# Help with Essay.



## Chronuss (Nov 18, 2002)

I have a research persausive essay in my english class due.  I have asked my teacher if I could write it on self defense; however, it has to be in third person...  she instructed me that I could about myself in third person and about concepts and perceptions of self defense...but I do not know how I can write about myself in third person.  I'm used to getting a beating firsthand and having me used as the example to show everyone else.  I can't watch myself.  so any ideas or suggestions on to relate concepts and priciples for an essay would be much appreciated.


----------



## Kirk (Nov 18, 2002)

> _Originally posted by Chronuss _
> 
> *I have a research persausive essay in my english class due.  I have asked my teacher if I could write it on self defense; however, it has to be in third person...  she instructed me that I could about myself in third person and about concepts and perceptions of self defense...but I do not know how I can write about myself in third person.  I'm used to getting a beating firsthand and having me used as the example to show everyone else.  I can't watch myself.  so any ideas or suggestions on to relate concepts and priciples for an essay would be much appreciated.   *



To convert first to third, just make up a name ... like Wolf! .. good
tough name!    Then change the I's and me's to "Wolf".

Start with:

I took a shot to the jaw, which hurt like hell.

And change it to:

Wolf took sudden, painful hit to the jaw.

or

Wolf was then hit in the jaw.  "Boy did that hurt!" he thought
to himself.

*shrug*  I'm sure other (probably better) suggestions will arise.


----------



## Chronuss (Nov 18, 2002)

thanks for the suggestion Kirk...but I think my prof. would be slightly irate if I used a name like Wolf and used dialogue in my essay.  I would probably get a horrible grade on the assignment, flunk the class, my GPA would go down, and I'd lose my scholarship.  so thank you for the idea, but what I was hoping for was some suggestions on what concepts could I write about and corrolate it to persauding about self defense.


----------



## Blindside (Nov 18, 2002)

What and who are you trying to persuade?  What is the main thrust of your persuasive argument?

That people should defend themselves?

That people should use kenpo to defend themselves?

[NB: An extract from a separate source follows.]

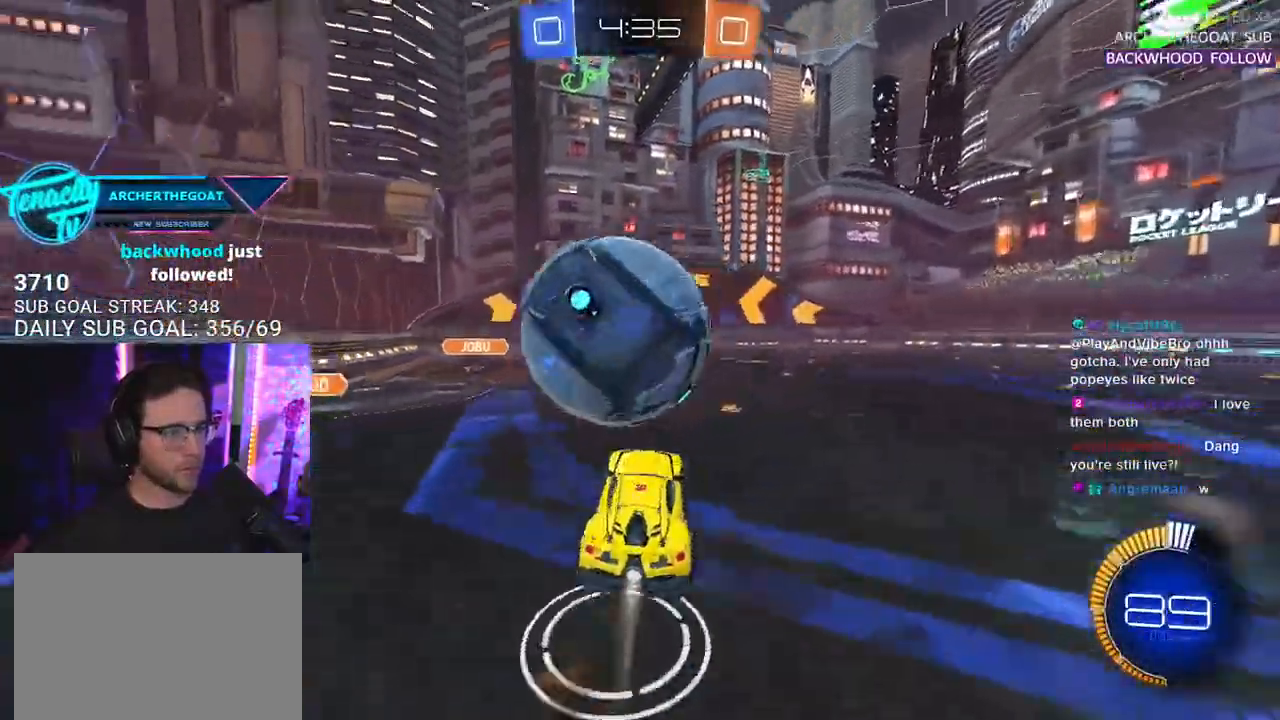
{"buttons": ["R1", "R2", "L3"], "left_stick": "up-left", "right_stick": "center", "events": [[50, "CROSS", "up"], [133, "left_stick", "up-left"], [217, "left_stick", "up"], [433, "left_stick", "left"], [483, "left_stick", "up-left"]]}
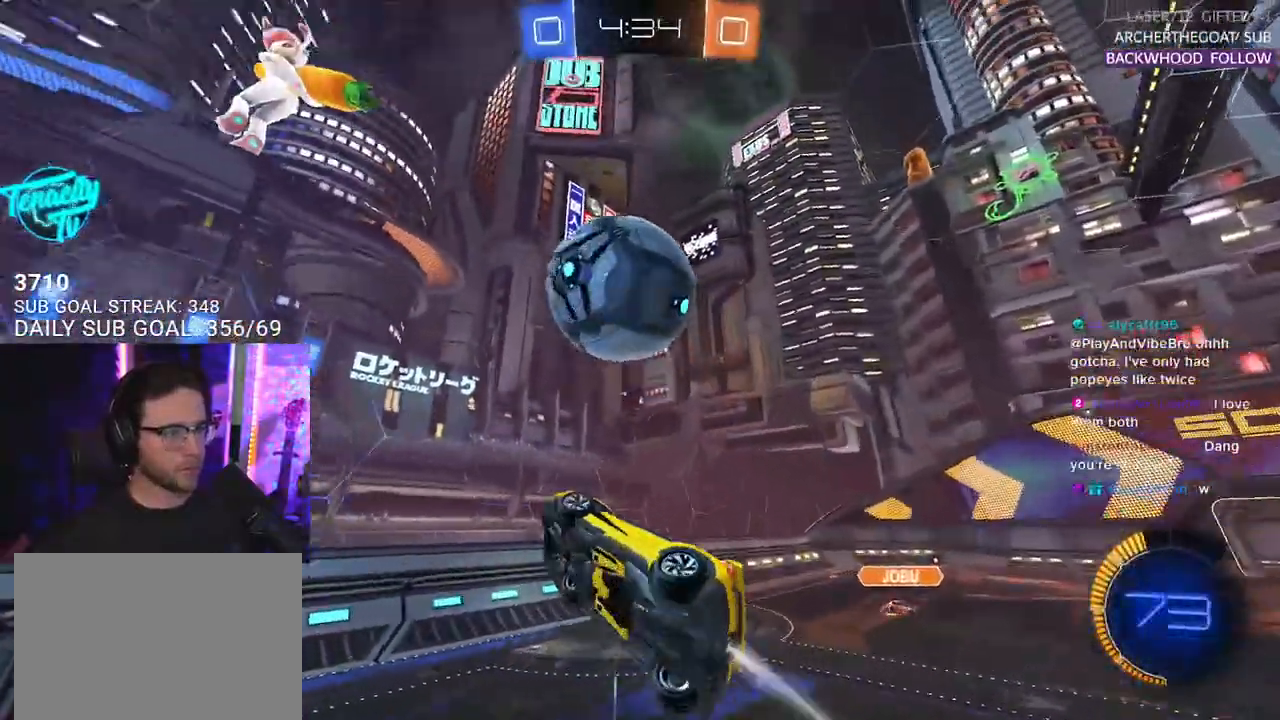
{"buttons": ["R1", "R2", "L3"], "left_stick": "down-right", "right_stick": "center", "events": [[333, "left_stick", "up"], [433, "left_stick", "down-right"]]}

That everybody should get some sort of self-defense training?

etc.

Regardless of the thrust of your self-defense essay, I would minimize the use of personal experience.  Your experience is just that, your experience, and your name probably carries little weight in self-defense circles.     Instead, cite people who have written on the topic and give references (Ed Parker, Geoff Thompson, Tony Blauer, etc).  Or if you do cite yourself, give a reason for it, such as you conducted a survey, compiled statistics, etc.

Example:
"Glass et al. (2002) found that there was a significant reduction in the growth of basal area cottonwood growth during drought years."  

In self-defense this becomes more problematic as much of what is written or done does come from one persons personal experience.  "Glass found that he was punched in the head less often after 3 years of self-defense training than compared to the time before it."     Somehow it just doesn't have the weight to persuade someone, or at least it wouldn't persuade me.  Personal experience is usually best left to oral presentations when it allows people to ask you to clarify your experience or relate it to a bigger picture.  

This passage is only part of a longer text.